Wednesday, April 20, 2011

BUYER v VENDOR
Transparency and privacy are the twin pillars of any auction. People have long been screaming about shoddy practices, including dummy bidding and under-quoting. You could argue things have improved greatly since dummy bidding has been banned. But there are still frequent complaints about opaque selling methods and lax disclosure.
The main concerns are inevitably about the auction system. Low quoting comes in for particular attention, as does passing-in properties even though the top bid is within the price range quoted by estate agents. Some critics even go so far as to propose that to fix these problems the real estate industry should be treated like the stock market, with its legislated transparency and continuous disclosure processes. But is it feasible or even desirable for these rules to be applied to property?
There is a critical difference between a typical financial asset - say an ASX-listed stock - and residential property. A stock holding is a share of a publicly listed company. You only own it for the purposes of investment. In contrast, a residential property may well be an investment, and is something that is traded, but it is also - here is the key issue - a private asset. And while one share in a company is identical to another, every residential property is unique.

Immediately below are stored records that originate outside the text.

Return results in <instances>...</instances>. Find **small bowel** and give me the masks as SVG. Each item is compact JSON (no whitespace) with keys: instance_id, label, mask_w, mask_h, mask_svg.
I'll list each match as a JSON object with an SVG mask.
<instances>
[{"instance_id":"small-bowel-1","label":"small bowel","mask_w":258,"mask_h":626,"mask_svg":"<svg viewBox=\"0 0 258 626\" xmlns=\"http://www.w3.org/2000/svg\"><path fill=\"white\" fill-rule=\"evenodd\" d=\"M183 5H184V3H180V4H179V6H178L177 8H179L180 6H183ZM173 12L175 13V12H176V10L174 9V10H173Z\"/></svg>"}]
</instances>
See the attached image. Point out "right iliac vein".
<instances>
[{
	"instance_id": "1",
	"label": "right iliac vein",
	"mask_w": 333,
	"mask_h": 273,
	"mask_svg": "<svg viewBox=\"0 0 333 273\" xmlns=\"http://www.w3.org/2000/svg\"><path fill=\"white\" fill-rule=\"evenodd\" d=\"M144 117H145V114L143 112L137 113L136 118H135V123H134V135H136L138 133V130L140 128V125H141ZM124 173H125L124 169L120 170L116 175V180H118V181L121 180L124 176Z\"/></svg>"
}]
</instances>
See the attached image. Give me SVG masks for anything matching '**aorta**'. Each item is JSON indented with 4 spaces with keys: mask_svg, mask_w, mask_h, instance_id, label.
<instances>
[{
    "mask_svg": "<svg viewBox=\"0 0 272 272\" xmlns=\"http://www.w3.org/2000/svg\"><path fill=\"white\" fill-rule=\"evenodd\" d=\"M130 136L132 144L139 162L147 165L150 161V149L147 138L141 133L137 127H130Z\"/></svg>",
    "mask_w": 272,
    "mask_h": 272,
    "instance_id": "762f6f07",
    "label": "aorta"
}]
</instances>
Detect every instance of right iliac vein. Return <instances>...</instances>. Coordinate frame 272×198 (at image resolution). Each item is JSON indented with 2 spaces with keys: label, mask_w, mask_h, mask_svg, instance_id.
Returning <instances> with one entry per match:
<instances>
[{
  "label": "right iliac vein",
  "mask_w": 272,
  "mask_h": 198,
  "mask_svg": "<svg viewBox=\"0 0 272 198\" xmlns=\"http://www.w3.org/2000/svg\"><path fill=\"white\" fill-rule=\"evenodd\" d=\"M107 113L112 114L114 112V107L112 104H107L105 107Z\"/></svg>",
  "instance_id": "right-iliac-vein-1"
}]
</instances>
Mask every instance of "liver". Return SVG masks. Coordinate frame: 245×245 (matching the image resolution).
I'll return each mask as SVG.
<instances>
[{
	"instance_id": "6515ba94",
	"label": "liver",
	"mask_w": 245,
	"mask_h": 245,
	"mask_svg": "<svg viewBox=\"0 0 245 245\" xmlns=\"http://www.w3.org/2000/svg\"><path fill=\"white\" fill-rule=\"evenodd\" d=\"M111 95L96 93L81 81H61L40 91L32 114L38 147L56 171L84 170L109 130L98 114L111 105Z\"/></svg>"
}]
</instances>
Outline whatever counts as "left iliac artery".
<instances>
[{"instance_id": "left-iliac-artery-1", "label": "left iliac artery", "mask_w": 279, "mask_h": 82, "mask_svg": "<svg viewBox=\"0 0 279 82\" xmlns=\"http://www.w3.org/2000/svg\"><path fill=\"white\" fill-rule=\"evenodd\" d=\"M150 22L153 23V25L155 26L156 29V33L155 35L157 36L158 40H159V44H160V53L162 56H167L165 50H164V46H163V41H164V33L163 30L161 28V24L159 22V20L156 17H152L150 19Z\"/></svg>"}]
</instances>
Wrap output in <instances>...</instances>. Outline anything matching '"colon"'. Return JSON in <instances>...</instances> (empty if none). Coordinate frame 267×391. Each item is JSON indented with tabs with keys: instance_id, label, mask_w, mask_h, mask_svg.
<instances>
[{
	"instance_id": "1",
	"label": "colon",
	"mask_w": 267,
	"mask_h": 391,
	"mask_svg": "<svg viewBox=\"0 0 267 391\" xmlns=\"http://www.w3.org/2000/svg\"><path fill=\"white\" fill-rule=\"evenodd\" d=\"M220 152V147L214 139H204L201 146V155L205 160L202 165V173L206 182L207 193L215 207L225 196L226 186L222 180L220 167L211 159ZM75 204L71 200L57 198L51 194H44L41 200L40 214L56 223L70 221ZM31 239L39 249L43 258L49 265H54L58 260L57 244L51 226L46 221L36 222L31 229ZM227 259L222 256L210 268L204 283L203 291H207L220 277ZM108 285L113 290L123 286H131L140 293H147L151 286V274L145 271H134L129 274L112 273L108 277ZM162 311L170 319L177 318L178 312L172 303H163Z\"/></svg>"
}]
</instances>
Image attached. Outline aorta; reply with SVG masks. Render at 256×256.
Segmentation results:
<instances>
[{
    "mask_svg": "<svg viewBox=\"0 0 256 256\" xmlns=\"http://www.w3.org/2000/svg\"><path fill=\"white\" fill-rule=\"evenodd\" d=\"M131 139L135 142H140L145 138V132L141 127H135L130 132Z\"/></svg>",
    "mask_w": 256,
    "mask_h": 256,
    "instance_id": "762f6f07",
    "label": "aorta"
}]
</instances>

Understandably then, property owners are often fiercely self-protective. In fact, they have an almost primeval expectation of privacy and a distinct aversion to attempts by others to impinge on what they can and can't do, including how, when and whether to sell.
So any initiatives to improve transparency must strike a balance between improving governance and not crossing a line where home-owners and investors will rebel due to breaches of privacy. The inherent tension between these competing demands can never be completely resolved to everyone's satisfaction. But we can go some way towards striking a better balance and further enhancing transparency.